___ INFORMATION GIVEN ___

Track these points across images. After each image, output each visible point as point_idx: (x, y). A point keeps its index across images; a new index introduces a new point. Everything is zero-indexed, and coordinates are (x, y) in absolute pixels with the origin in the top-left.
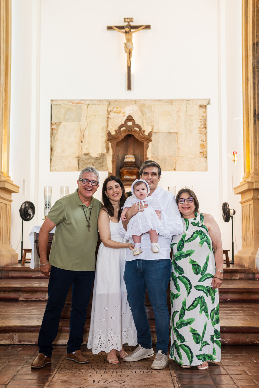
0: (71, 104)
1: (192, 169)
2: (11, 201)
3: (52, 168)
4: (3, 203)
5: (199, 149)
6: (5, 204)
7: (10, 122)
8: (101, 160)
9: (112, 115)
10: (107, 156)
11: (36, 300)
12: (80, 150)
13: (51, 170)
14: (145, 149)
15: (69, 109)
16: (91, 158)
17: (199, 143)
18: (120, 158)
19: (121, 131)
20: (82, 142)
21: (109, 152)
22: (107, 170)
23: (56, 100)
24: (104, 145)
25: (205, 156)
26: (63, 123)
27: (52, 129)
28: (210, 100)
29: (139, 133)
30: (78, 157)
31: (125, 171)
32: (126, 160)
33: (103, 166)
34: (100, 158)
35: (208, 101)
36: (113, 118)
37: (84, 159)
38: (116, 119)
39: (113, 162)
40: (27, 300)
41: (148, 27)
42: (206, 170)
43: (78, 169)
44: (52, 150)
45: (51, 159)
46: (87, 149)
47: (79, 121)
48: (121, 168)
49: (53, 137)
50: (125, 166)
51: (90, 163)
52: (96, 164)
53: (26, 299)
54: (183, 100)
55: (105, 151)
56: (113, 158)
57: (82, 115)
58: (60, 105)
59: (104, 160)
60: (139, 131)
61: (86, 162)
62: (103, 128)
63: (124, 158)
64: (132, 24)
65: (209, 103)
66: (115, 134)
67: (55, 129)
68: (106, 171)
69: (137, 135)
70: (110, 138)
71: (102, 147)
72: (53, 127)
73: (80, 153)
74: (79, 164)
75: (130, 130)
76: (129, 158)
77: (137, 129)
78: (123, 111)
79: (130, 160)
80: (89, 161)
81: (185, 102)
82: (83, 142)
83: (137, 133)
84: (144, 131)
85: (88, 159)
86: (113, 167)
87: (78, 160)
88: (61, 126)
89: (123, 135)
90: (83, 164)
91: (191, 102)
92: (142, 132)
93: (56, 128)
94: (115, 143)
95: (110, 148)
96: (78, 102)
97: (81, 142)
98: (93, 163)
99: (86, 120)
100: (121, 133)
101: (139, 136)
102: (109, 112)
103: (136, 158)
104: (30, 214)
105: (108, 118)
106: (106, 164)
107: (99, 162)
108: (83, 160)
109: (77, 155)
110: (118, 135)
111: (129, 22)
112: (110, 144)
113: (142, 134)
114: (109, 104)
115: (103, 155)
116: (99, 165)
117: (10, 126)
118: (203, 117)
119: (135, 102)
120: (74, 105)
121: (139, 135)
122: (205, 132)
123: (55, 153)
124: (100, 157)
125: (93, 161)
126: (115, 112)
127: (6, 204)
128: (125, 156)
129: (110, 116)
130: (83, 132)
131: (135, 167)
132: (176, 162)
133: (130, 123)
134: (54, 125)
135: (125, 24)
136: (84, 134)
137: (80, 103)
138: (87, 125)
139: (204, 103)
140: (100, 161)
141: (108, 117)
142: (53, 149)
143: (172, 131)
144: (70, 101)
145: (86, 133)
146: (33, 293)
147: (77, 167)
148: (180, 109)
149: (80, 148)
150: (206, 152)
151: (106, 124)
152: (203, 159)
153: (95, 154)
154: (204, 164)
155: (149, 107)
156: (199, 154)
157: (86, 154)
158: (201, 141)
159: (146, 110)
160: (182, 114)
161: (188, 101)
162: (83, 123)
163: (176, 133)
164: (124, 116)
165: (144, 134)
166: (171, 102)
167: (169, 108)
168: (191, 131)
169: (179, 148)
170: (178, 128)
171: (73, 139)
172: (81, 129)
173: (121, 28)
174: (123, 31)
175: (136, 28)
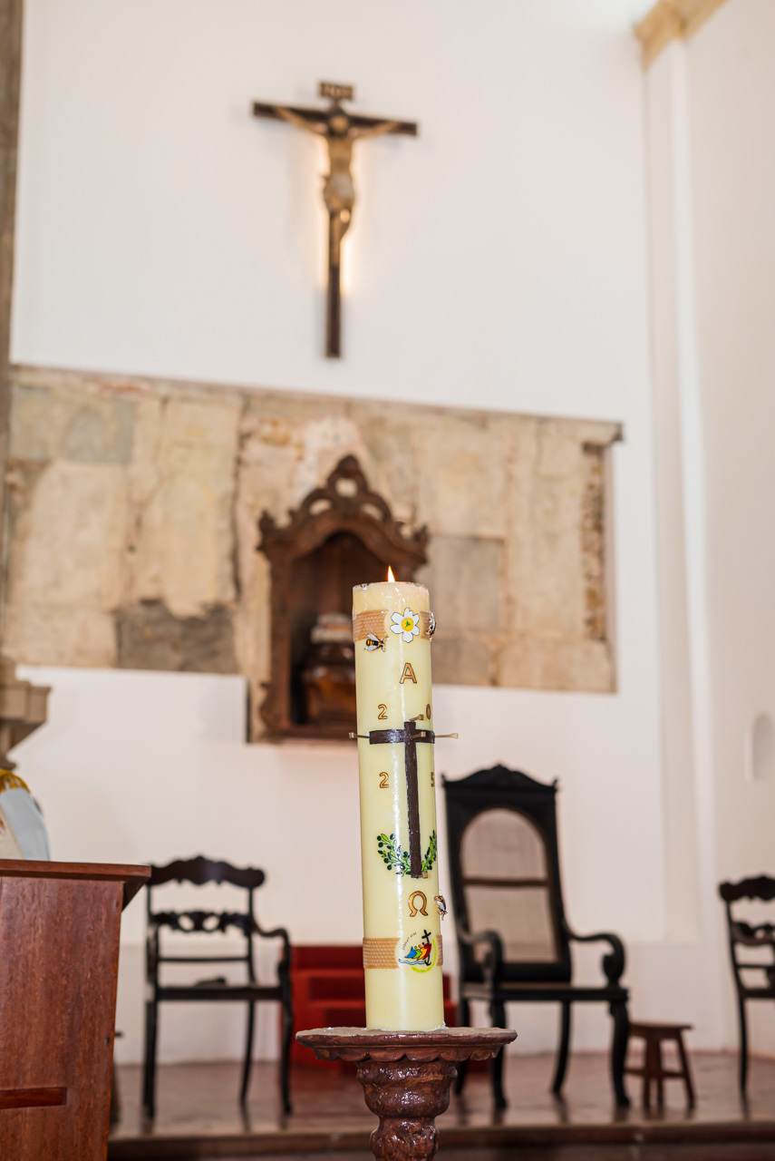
0: (93, 388)
1: (559, 682)
5: (580, 611)
8: (211, 631)
9: (255, 449)
10: (235, 613)
15: (86, 410)
16: (169, 617)
17: (582, 585)
19: (313, 515)
20: (131, 549)
23: (34, 370)
24: (226, 568)
25: (598, 634)
26: (60, 467)
27: (6, 488)
28: (620, 426)
30: (116, 612)
32: (320, 634)
33: (215, 654)
34: (206, 623)
35: (611, 432)
36: (259, 464)
37: (140, 621)
38: (270, 467)
41: (408, 129)
42: (612, 687)
43: (115, 658)
46: (156, 579)
47: (126, 460)
49: (8, 520)
51: (161, 639)
52: (188, 643)
54: (525, 418)
55: (230, 594)
57: (138, 438)
58: (46, 389)
59: (222, 628)
60: (376, 522)
61: (147, 632)
64: (351, 108)
65: (618, 437)
66: (288, 526)
67: (16, 487)
69: (376, 535)
70: (272, 539)
71: (216, 578)
74: (120, 644)
75: (348, 515)
77: (374, 513)
78: (295, 436)
79: (337, 635)
80: (161, 631)
81: (532, 426)
82: (136, 549)
85: (158, 622)
88: (52, 475)
89: (322, 530)
91: (552, 428)
92: (395, 528)
93: (22, 484)
96: (124, 383)
97: (127, 548)
98: (177, 641)
99: (154, 460)
102: (244, 438)
105: (239, 462)
107: (198, 636)
108: (134, 628)
109: (113, 601)
111: (337, 99)
112: (256, 568)
113: (392, 534)
114: (246, 409)
115: (219, 612)
116: (202, 650)
118: (591, 487)
119: (348, 407)
120: (107, 394)
122: (596, 547)
124: (205, 617)
125: (177, 630)
126: (267, 440)
129: (246, 456)
130: (140, 508)
132: (499, 652)
133: (347, 488)
134: (15, 470)
135: (323, 105)
136: (144, 519)
137: (131, 389)
138: (156, 480)
139: (601, 436)
140: (204, 635)
141: (239, 457)
143: (486, 530)
144: (93, 377)
145: (155, 514)
147: (113, 651)
148: (514, 449)
150: (604, 619)
151: (228, 485)
152: (598, 649)
153: (185, 601)
154: (605, 666)
155: (403, 431)
156: (581, 628)
157: (150, 603)
158: (589, 577)
159: (391, 442)
160: (522, 470)
161: (543, 420)
162: (143, 471)
163: (500, 542)
164: (300, 458)
165: (399, 535)
166: (481, 420)
167: (475, 442)
168: (552, 538)
169: (510, 600)
170: (509, 522)
171: (101, 531)
172: (129, 498)
173: (308, 116)
174: (321, 127)
175: (367, 124)
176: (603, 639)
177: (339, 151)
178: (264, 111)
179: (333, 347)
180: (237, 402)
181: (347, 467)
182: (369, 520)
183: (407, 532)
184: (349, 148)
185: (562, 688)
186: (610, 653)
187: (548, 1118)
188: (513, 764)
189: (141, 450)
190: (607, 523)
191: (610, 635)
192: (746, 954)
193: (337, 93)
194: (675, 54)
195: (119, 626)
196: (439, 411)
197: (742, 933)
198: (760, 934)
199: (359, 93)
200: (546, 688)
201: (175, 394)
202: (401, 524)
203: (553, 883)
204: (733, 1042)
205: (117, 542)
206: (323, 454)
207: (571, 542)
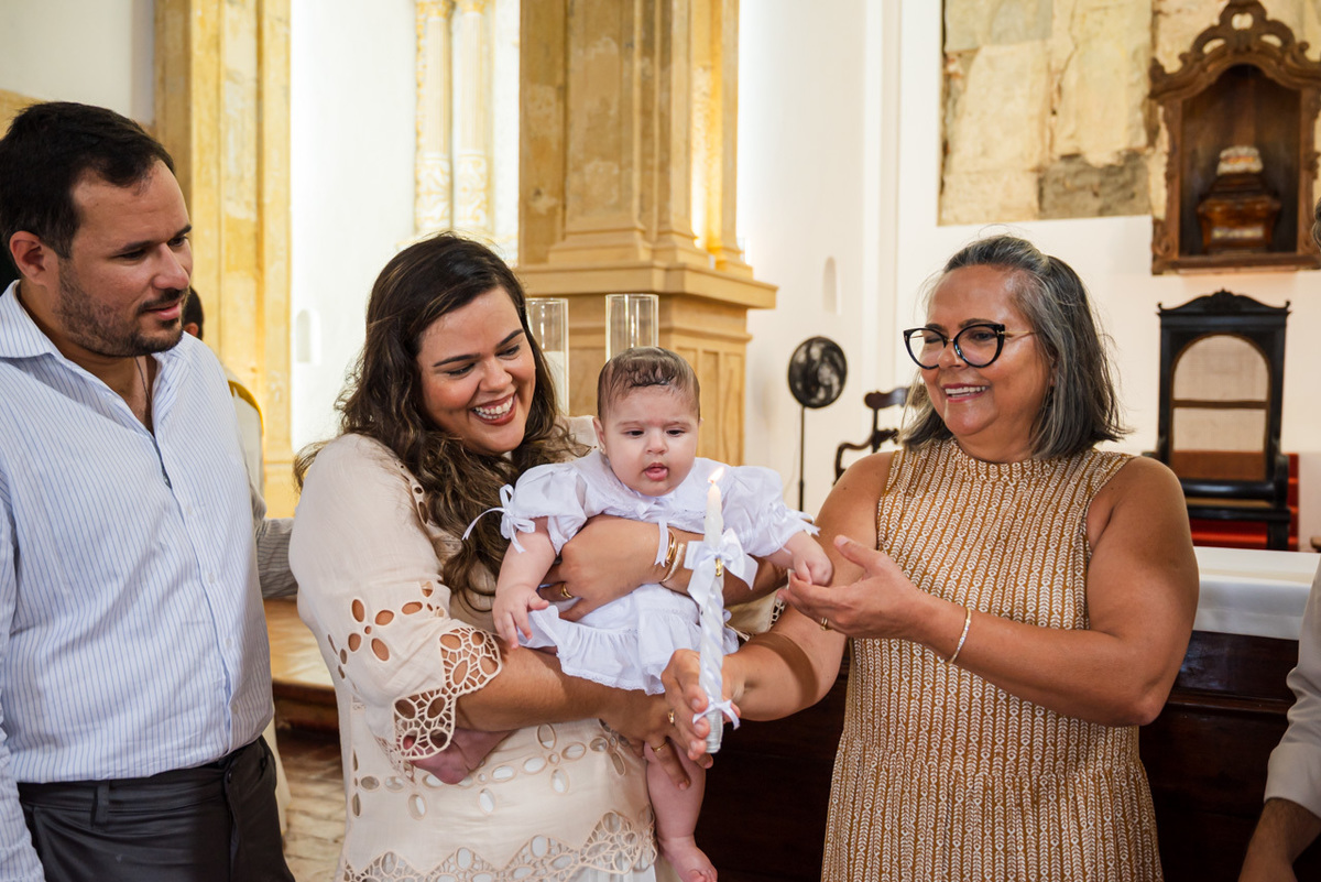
2: (744, 341)
3: (944, 216)
4: (695, 350)
6: (706, 352)
7: (736, 45)
8: (1127, 175)
10: (1148, 157)
12: (1047, 141)
13: (940, 222)
14: (1304, 117)
16: (1088, 168)
18: (1202, 163)
19: (1204, 56)
20: (1054, 113)
21: (1158, 143)
22: (1149, 209)
24: (1140, 116)
26: (987, 52)
27: (948, 78)
29: (1279, 54)
30: (1039, 170)
31: (1218, 209)
32: (1224, 168)
33: (1133, 196)
34: (1121, 169)
36: (1179, 11)
37: (1061, 175)
38: (1190, 12)
39: (1169, 177)
43: (1037, 210)
44: (946, 149)
45: (943, 184)
46: (1072, 137)
47: (1046, 35)
48: (1203, 197)
49: (950, 104)
50: (1218, 189)
51: (1082, 188)
52: (1107, 190)
55: (1142, 140)
56: (1169, 165)
57: (1056, 12)
59: (1139, 173)
60: (1281, 49)
61: (1068, 183)
62: (1135, 54)
63: (1215, 162)
66: (1181, 69)
67: (956, 75)
68: (1146, 213)
69: (1273, 62)
71: (1130, 127)
72: (952, 68)
73: (1047, 153)
74: (1041, 197)
75: (1243, 48)
76: (1238, 157)
77: (1273, 40)
79: (1239, 166)
80: (1078, 182)
82: (1059, 111)
83: (1274, 57)
84: (1304, 46)
85: (1076, 174)
86: (1170, 199)
87: (1041, 181)
88: (980, 60)
89: (1214, 70)
90: (1057, 195)
92: (1296, 52)
93: (961, 71)
94: (1178, 103)
95: (1163, 127)
97: (1049, 112)
98: (1096, 189)
99: (1070, 29)
100: (1206, 61)
101: (1282, 68)
103: (1265, 157)
104: (826, 383)
105: (1156, 13)
106: (1147, 187)
107: (1116, 181)
108: (1056, 181)
109: (1034, 162)
110: (1195, 71)
112: (1161, 110)
113: (1294, 58)
115: (1133, 157)
116: (1119, 194)
117: (736, 59)
121: (1280, 62)
123: (956, 159)
124: (1122, 163)
125: (1095, 179)
127: (716, 354)
128: (1219, 152)
129: (1164, 6)
130: (1058, 76)
131: (1257, 193)
133: (1242, 22)
134: (953, 61)
136: (1064, 84)
138: (1071, 47)
140: (1121, 180)
141: (1157, 8)
142: (951, 146)
145: (1071, 80)
147: (1035, 203)
149: (1048, 134)
151: (1145, 37)
153: (1101, 154)
157: (1069, 158)
162: (1061, 43)
165: (1304, 59)
171: (1023, 104)
172: (1049, 66)
181: (1242, 2)
182: (1266, 49)
183: (1315, 55)
188: (1238, 289)
189: (1059, 23)
195: (1041, 184)
203: (1273, 406)
205: (1040, 108)
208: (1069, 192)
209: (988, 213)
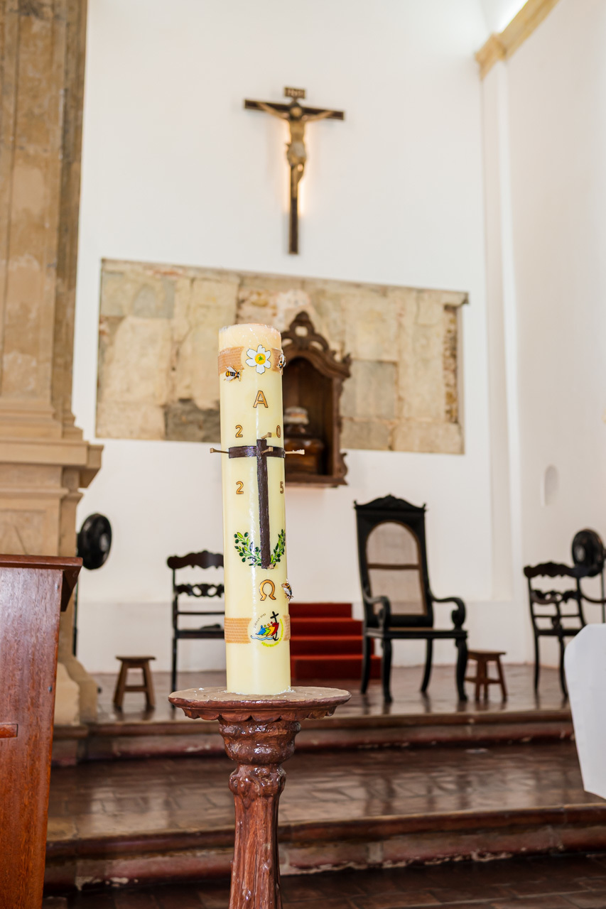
0: (149, 273)
1: (430, 448)
3: (99, 431)
5: (442, 405)
9: (247, 309)
11: (336, 869)
12: (171, 387)
13: (97, 435)
14: (335, 394)
15: (145, 286)
16: (196, 409)
17: (444, 390)
20: (174, 369)
23: (114, 262)
25: (454, 420)
26: (130, 321)
28: (466, 295)
29: (321, 355)
30: (165, 406)
34: (218, 412)
35: (462, 298)
37: (179, 412)
40: (305, 872)
41: (338, 115)
42: (462, 451)
43: (164, 434)
44: (99, 385)
46: (188, 387)
47: (170, 316)
51: (191, 423)
52: (208, 425)
53: (302, 867)
54: (410, 290)
57: (176, 303)
58: (122, 273)
60: (319, 352)
61: (183, 418)
64: (304, 103)
65: (465, 301)
67: (105, 332)
72: (105, 328)
73: (170, 396)
74: (166, 425)
75: (302, 347)
76: (296, 415)
77: (318, 346)
78: (271, 303)
79: (297, 420)
80: (191, 417)
81: (414, 295)
82: (177, 369)
85: (190, 412)
87: (166, 415)
88: (125, 325)
90: (176, 425)
91: (426, 296)
92: (330, 355)
93: (110, 331)
96: (168, 269)
97: (171, 369)
98: (201, 424)
99: (186, 316)
101: (323, 364)
102: (240, 303)
103: (309, 416)
105: (237, 316)
107: (213, 420)
108: (175, 416)
109: (162, 401)
111: (295, 98)
114: (241, 285)
116: (216, 429)
118: (449, 331)
119: (303, 283)
120: (158, 276)
121: (322, 359)
122: (453, 367)
123: (107, 392)
124: (218, 409)
125: (201, 417)
126: (254, 304)
129: (242, 313)
130: (178, 345)
132: (393, 430)
133: (301, 331)
134: (106, 322)
136: (180, 351)
137: (172, 273)
138: (188, 328)
139: (455, 301)
140: (217, 420)
141: (239, 313)
142: (103, 382)
143: (386, 357)
144: (149, 266)
145: (187, 349)
146: (324, 846)
147: (163, 429)
148: (403, 309)
149: (171, 383)
150: (457, 410)
152: (453, 427)
153: (205, 400)
154: (457, 438)
155: (336, 298)
156: (443, 415)
157: (184, 401)
158: (448, 385)
159: (328, 304)
160: (408, 321)
161: (420, 291)
162: (181, 323)
163: (395, 364)
164: (274, 315)
165: (334, 360)
166: (383, 291)
167: (380, 304)
168: (426, 362)
169: (400, 399)
170: (400, 352)
171: (155, 359)
172: (172, 339)
173: (279, 108)
174: (286, 115)
175: (312, 112)
176: (456, 422)
177: (297, 129)
178: (251, 105)
179: (294, 248)
180: (237, 281)
181: (302, 319)
182: (315, 351)
183: (338, 358)
184: (302, 126)
185: (431, 452)
186: (461, 431)
187: (418, 710)
188: (398, 495)
189: (178, 310)
190: (459, 353)
191: (460, 420)
192: (539, 609)
193: (296, 94)
194: (499, 69)
196: (358, 286)
197: (537, 597)
198: (548, 597)
199: (308, 94)
200: (422, 451)
201: (199, 276)
202: (334, 353)
203: (423, 567)
204: (530, 658)
205: (165, 365)
206: (288, 311)
207: (438, 364)
208: (185, 424)
209: (131, 432)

___

WHAT YOU NEED TO DO:
Set down only the lines above that fall between the line holding "57: (82, 115)" and the line holding "122: (205, 132)", inclusive, keeping each exact.

WORKED SOLUTION:
57: (82, 115)
58: (60, 105)
59: (104, 160)
60: (139, 131)
61: (86, 162)
62: (103, 128)
63: (124, 158)
64: (132, 24)
65: (209, 103)
66: (115, 134)
67: (55, 129)
68: (106, 171)
69: (137, 135)
70: (110, 138)
71: (102, 147)
72: (53, 127)
73: (80, 153)
74: (79, 164)
75: (130, 130)
76: (129, 158)
77: (137, 129)
78: (123, 111)
79: (130, 160)
80: (89, 161)
81: (185, 102)
82: (83, 142)
83: (137, 133)
84: (144, 131)
85: (88, 159)
86: (113, 167)
87: (78, 160)
88: (61, 126)
89: (123, 135)
90: (83, 164)
91: (191, 102)
92: (142, 132)
93: (56, 128)
94: (115, 143)
95: (110, 148)
96: (78, 102)
97: (81, 142)
98: (93, 163)
99: (86, 120)
100: (121, 133)
101: (139, 136)
102: (109, 112)
103: (136, 158)
104: (30, 214)
105: (108, 118)
106: (106, 164)
107: (99, 162)
108: (83, 160)
109: (77, 155)
110: (118, 135)
111: (129, 22)
112: (110, 144)
113: (142, 134)
114: (109, 104)
115: (103, 155)
116: (99, 165)
117: (10, 126)
118: (203, 117)
119: (135, 102)
120: (74, 105)
121: (139, 135)
122: (205, 132)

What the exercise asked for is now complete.